Calculators are not necessary for the problem sets and the exams; for that reason, they are not allowed
during exams. We would much prefer that you write your solutions in the form of 176 rather than
24137569 (for example).
Late/Missed Assessments
Best 8 of 10 problem sets count, so missing at most two does not require a reason. Late problem sets
will not be accepted. Missing more than two assignments will require an illness verification form.
Most midterm conflicts can be resolved with an early sitting (to be scheduled). If you have an academic
conflict, email your instructor with a photo of your schedule. Missing the midterm for medical
reasons requires a verification of illness form, and the weight will be put on the final exam. The
form can be found at http://www.illnessverification.utoronto.ca, and must be filled out by a
doctor. Submitting a forged medical note is an academic offence.
Tutorials
Tutorials start the second week of classes, September 16-20. Enroll in a tutorial that does not conflict
with your lecture. Tutorials give you the opportunity to work in-depth on problems in small groups
with TA guidance. The problems will require you to apply course concepts and justify your solutions
to others. Part of your overall course mark will be determined by your attendance in tutorials.

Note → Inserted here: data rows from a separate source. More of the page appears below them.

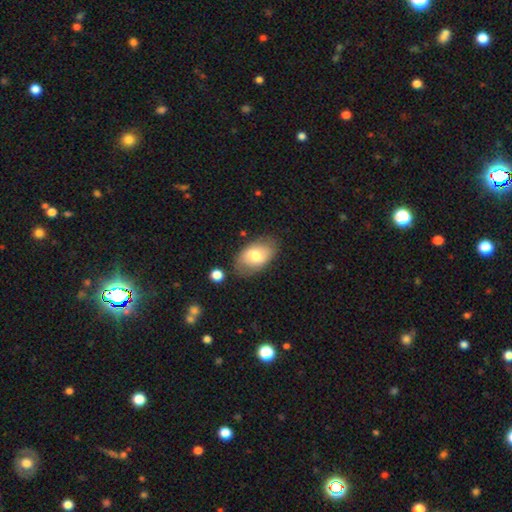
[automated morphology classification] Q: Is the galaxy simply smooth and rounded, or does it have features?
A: smooth — 66%.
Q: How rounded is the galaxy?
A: in between — 91%.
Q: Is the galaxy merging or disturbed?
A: none — 73%.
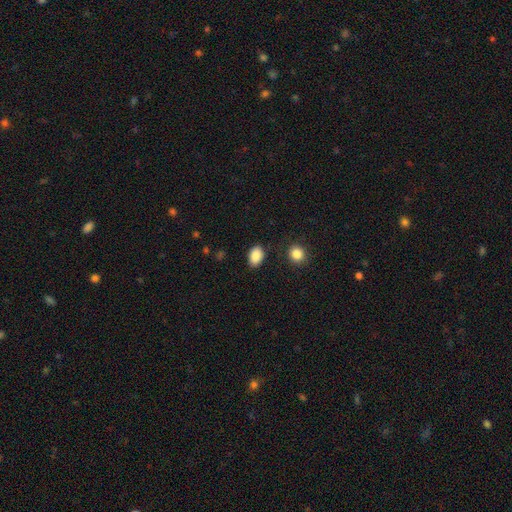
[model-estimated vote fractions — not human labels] Smooth or featured? smooth (88%)
How rounded? in between (84%)
Merging? none (85%)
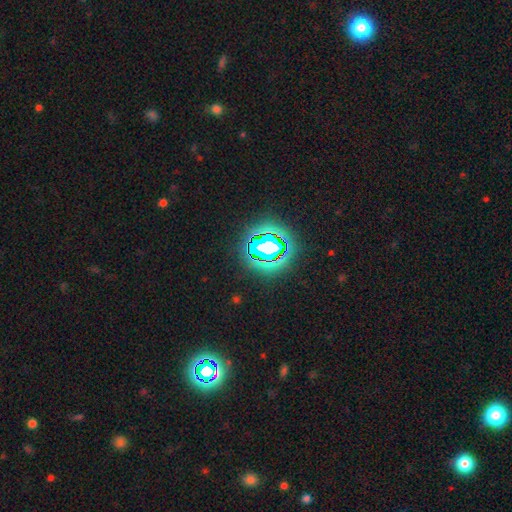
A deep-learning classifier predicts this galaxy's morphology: smooth_or_featured: star or artifact (p=0.81) [alt: smooth p=0.13]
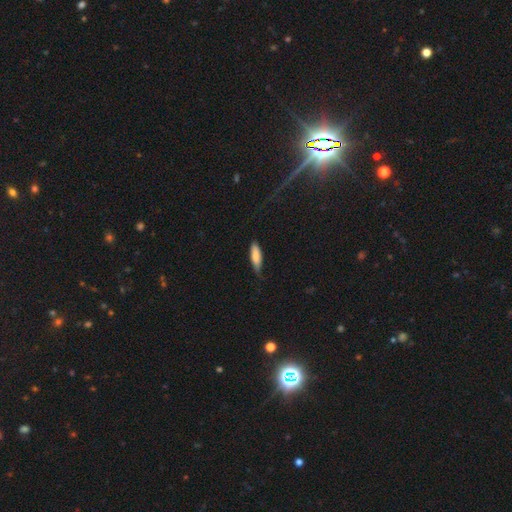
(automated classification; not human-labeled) Smooth or featured: smooth — 81% (featured or disk — 13%)
How rounded: cigar-shaped — 57% (in between — 41%)
Merging: none — 68% (minor disturbance — 26%)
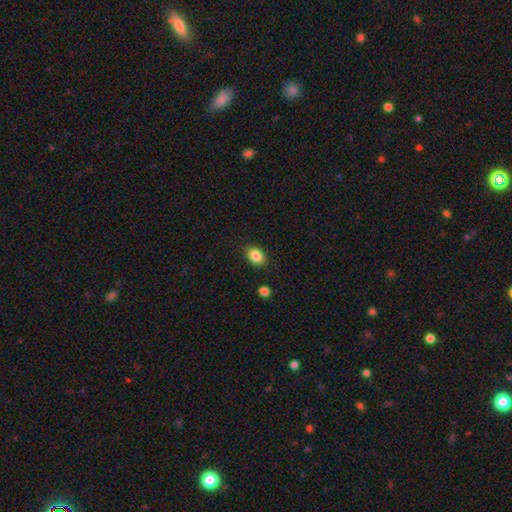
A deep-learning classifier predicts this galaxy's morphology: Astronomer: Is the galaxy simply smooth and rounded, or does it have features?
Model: smooth — 85%.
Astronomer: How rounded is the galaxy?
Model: in between — 71%.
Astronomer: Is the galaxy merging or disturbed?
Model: none — 84%.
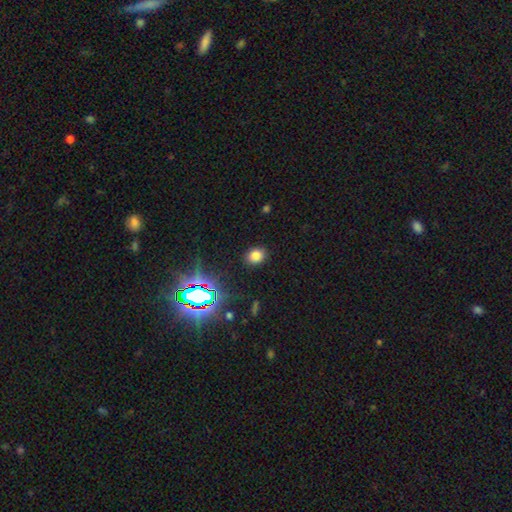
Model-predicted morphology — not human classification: type=smooth (76%); roundness=round (54%); merging=none (87%).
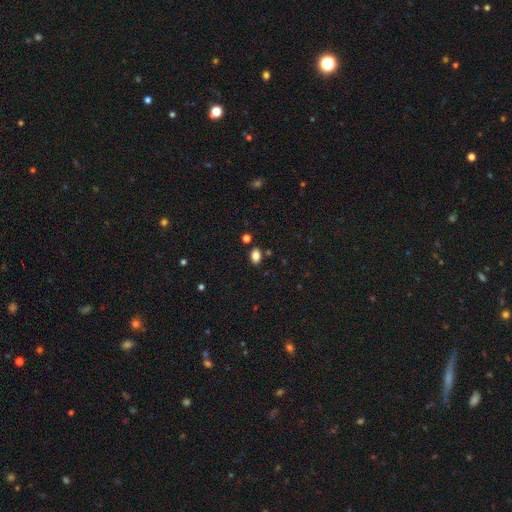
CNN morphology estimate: Smooth or featured?
  - smooth: 84% *
  - star or artifact: 11%
  - featured or disk: 5%
How rounded?
  - in between: 83% *
  - round: 15%
  - cigar-shaped: 2%
Merging?
  - none: 83% *
  - minor disturbance: 10%
  - merger: 4%
  - major disturbance: 2%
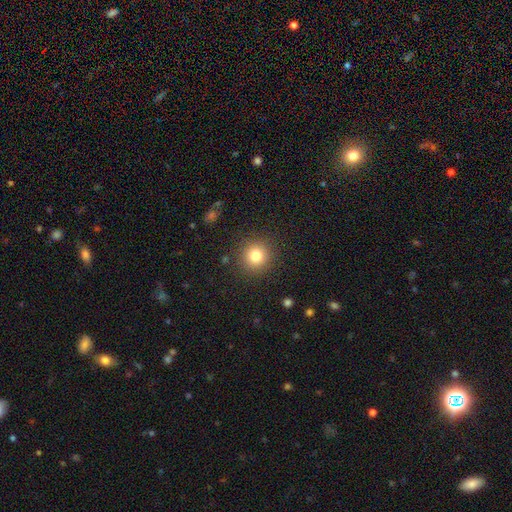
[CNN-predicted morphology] Smooth or featured: smooth — 81% (star or artifact — 12%)
How rounded: round — 93% (in between — 6%)
Merging: none — 89% (minor disturbance — 7%)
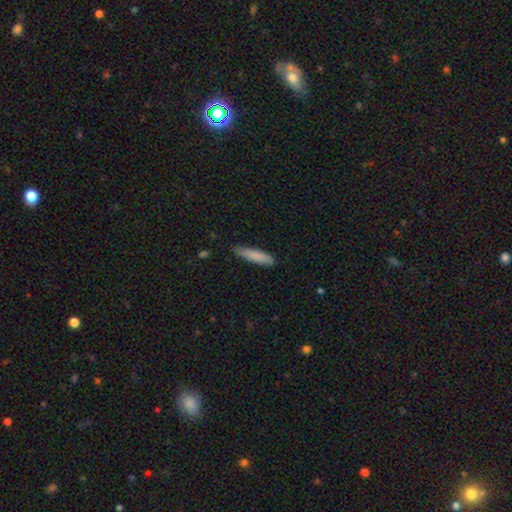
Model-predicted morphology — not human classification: Smooth or featured: smooth — 85% (featured or disk — 10%)
How rounded: cigar-shaped — 82% (in between — 17%)
Merging: none — 85% (minor disturbance — 12%)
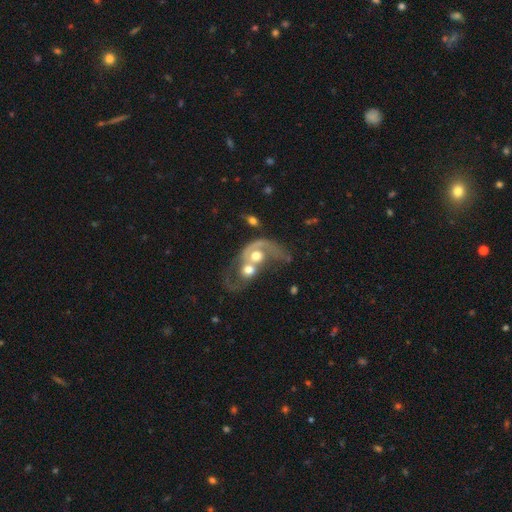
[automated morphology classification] Smooth or featured: featured or disk — 63% (smooth — 29%)
Edge-on disk: no — 96% (yes — 4%)
Bar: no — 79% (weak — 17%)
Spiral arms: yes — 68% (no — 32%)
Bulge size: moderate — 55% (large — 29%)
Merging: merger — 76% (major disturbance — 11%)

Participation is highly recommended: tutorials are your best opportunity to practice solving novel
questions under time constraints, like you would on a test, and get immediate feedback on your
solutions from peers and TAs. Problems will be posted on Quercus before each week of tutorials,
with solutions following after all tutorials have finished.
Role in your program
Prerequisites: MAT 223. We will expect you to have a solid understanding of algebraic manipulations,
solving linear systems and set notation, as well as some familiarity with writing proofs.
Programs recommending MAT344: Applied Math Specialist, Focus in Theory of Computation, Math
Applications in Economics and Finance, Math & Applications Teaching Specialist, Math Major.
Role in your program: We hope to explain the connection between enumeration and algorithm
complexity, and motivate pedagogical questions which can be solved by combinatorial methods,
while maintaining the standards of 300-level mathematics courses. These standards include clear
communication in written proofs.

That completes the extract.